Bien que ces définitions et exigences en matière de reporting apportent une clarté bienvenue quant aux attentes, il demeure de nombreuses zones grises que les entreprises doivent naviguer.
« Les considérations opérationnelles sont vastes lorsque l'on s'y penche, et cela exigera une grande collaboration entre les entreprises de crypto et les outils logiciels qui leur permettront de produire des rapports 1099 », déclare Rob Massey, qui occupe le poste de responsable mondial et américain de la fiscalité blockchain et des actifs numériques chez Deloitte.
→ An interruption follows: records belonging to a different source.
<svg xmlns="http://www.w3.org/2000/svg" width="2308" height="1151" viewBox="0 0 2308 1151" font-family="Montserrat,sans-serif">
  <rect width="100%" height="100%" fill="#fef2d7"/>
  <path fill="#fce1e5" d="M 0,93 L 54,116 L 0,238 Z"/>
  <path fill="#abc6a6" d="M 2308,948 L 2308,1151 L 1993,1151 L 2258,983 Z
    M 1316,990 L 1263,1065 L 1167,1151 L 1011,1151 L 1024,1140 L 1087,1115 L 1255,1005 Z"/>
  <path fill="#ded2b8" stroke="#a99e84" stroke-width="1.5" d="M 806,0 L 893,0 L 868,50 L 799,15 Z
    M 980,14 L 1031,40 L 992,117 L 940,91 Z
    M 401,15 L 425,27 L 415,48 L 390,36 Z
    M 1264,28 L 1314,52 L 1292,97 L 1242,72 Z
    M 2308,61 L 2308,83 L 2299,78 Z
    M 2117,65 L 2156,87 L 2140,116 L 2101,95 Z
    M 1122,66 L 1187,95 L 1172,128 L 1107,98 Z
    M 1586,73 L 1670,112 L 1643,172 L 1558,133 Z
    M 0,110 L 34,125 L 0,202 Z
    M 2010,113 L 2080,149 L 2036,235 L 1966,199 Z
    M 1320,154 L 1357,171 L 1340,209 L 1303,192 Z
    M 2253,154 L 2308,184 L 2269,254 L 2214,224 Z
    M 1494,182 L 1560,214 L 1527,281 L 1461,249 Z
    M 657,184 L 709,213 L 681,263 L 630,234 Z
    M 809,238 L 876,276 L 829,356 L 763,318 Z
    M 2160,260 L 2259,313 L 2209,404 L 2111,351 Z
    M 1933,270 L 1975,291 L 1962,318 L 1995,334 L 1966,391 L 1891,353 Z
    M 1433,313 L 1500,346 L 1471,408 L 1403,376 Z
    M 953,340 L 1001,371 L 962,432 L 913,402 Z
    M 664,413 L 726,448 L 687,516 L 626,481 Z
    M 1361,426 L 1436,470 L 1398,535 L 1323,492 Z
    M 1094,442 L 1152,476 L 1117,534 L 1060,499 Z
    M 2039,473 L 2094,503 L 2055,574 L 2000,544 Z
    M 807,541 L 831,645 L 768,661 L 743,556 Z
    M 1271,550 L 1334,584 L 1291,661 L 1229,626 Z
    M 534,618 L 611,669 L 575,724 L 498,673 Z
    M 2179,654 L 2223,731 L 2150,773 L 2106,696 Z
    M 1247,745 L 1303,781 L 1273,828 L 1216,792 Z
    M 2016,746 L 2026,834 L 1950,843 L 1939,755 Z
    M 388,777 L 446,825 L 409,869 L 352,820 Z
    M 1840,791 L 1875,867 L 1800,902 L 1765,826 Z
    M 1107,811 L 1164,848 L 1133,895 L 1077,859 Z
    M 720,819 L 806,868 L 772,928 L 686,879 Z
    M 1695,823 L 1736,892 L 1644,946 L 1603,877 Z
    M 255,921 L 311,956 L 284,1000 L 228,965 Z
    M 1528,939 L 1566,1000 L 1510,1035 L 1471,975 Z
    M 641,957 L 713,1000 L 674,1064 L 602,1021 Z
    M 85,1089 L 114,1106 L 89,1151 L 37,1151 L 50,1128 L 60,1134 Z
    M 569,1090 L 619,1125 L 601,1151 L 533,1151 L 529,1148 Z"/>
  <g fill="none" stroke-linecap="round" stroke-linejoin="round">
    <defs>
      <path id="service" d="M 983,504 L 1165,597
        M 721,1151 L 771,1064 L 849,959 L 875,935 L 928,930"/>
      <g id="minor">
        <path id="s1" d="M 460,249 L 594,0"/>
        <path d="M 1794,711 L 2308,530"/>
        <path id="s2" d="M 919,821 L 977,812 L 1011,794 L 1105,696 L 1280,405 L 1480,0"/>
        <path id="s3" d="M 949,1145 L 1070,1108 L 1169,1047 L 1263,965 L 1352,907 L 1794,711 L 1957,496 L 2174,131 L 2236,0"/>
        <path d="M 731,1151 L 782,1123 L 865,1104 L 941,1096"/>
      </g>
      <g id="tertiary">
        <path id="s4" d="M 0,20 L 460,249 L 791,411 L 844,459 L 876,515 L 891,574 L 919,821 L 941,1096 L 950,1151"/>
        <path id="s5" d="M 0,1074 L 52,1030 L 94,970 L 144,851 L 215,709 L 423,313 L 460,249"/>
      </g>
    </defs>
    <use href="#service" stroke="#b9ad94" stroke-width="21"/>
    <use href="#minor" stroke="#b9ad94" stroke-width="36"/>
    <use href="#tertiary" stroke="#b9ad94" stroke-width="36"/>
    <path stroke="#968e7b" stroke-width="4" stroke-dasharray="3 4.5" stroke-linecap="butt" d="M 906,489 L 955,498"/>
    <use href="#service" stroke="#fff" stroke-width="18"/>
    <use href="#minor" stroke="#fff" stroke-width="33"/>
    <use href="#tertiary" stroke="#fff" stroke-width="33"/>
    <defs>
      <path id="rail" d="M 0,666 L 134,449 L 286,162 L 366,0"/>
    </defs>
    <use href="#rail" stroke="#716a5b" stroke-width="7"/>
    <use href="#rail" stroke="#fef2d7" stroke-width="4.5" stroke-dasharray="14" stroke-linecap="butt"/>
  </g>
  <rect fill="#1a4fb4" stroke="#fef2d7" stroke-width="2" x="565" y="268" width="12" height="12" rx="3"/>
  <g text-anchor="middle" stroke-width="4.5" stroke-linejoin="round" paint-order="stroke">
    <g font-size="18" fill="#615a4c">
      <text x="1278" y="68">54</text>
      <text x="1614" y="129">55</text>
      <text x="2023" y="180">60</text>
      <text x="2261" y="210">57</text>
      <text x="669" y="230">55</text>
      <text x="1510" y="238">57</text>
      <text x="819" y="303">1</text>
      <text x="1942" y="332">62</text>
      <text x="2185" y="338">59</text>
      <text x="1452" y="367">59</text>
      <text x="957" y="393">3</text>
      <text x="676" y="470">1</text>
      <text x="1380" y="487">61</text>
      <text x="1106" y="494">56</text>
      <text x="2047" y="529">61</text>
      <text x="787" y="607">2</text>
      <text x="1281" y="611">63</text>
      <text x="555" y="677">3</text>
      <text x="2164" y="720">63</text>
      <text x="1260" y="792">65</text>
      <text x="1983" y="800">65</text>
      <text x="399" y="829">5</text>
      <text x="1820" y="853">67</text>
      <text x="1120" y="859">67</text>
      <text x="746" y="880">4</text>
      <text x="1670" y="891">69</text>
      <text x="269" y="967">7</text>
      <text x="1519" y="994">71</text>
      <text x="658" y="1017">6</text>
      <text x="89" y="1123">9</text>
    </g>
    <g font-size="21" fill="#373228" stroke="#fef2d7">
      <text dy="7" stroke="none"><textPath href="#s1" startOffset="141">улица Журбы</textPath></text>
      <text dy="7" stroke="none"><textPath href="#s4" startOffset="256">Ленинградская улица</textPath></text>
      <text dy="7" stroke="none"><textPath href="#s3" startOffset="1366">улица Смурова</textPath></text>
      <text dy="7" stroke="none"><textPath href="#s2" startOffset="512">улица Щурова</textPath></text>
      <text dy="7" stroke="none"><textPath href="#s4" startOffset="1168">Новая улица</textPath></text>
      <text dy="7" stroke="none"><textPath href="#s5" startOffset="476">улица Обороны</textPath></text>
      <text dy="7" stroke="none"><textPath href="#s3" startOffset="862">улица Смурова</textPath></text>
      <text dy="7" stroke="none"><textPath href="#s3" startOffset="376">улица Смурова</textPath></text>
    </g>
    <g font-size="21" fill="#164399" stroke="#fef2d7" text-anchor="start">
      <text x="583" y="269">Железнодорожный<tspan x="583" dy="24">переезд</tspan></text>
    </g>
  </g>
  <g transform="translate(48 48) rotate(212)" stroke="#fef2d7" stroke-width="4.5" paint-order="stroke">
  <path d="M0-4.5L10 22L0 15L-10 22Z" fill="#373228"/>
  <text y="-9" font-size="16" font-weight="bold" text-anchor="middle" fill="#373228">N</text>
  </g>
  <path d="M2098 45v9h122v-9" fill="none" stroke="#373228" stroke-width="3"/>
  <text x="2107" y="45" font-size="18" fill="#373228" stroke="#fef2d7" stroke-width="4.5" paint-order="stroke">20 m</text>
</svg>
« Les problèmes incluent la valorisation à indiquer sur un 1099 pour déclarer les produits et sur quelle base cette valorisation est effectuée. Nous ne disposons pas encore de directives claires sur la manière de garantir que vous respectez la base sur laquelle vous effectuez la déclaration en termes de montant », déclare-t-il.
« Il y a aussi la question de l'heure de clôture. La crypto ne dort pas et se négocie 24 heures sur 24, 7 jours sur 7, alors quel fuseau horaire utilisez-vous pour la clôture ? Ce ne sont là que quelques-unes des nombreuses considérations opérationnelles auxquelles doivent penser ceux qui facilitent les transactions d'actifs numériques », ajoute Massey.
Selon Fennimore, les courtiers et les plateformes de crypto-monnaies devraient désormais se concentrer sur les informations dont ils ont besoin et les procédures qu'ils doivent suivre pour réellement produire des formulaires 1099. Et cela commence par l'intégration des utilisateurs.
« Je pense que le changement le plus important dans l’ensemble concerne la situation de l’identification fiscale certifiée », déclare-t-elle. « Les courtiers doivent désormais recueillir une identification fiscale certifiée, ce qui ne peut pas être fait par téléphone ou par courriel. C’est un peu plus rigoureux, et cela doit être collecté sous peine de parjure, ce qui est communément appelé un formulaire W-9. »
Les entreprises de crypto doivent prendre cela au sérieux, car les sanctions en cas de non-respect ou de mauvaise application sont sévères.
« Voici les règles, et si vous ne recevez pas les informations correctes, les taux de retenue à la source de secours sont de 24 %, et cela s'applique sur le brut et incombe au courtier », déclare Massey. « Cela attire généralement l’attention des gens. »
Les nouvelles exigences nécessitent une réponse globale de la part des entreprises de crypto. Cela inclut l’examen de la modification des processus internes et de leur adéquation avec les outils logiciels à utiliser. Il faut prendre des décisions concernant les protocoles sur des questions telles que les valorisations, les dates limites et les définitions des types de clients. Cela requiert également une importante éducation des clients, notamment pour expliquer pourquoi ces décisions ont été prises. C’est un nouveau monde audacieux pour l’industrie de la crypto. Et il est là pour durer.
Erin Fennimore et Robert Massey intervenaient lors du webinaire CoinDesk « Règlementations cryptographiques : ce que la loi sur les infrastructures signifie pour votre entreprise », animé par Quincy Enoch, co-président du groupe de pratique des services financiers chez Invariant.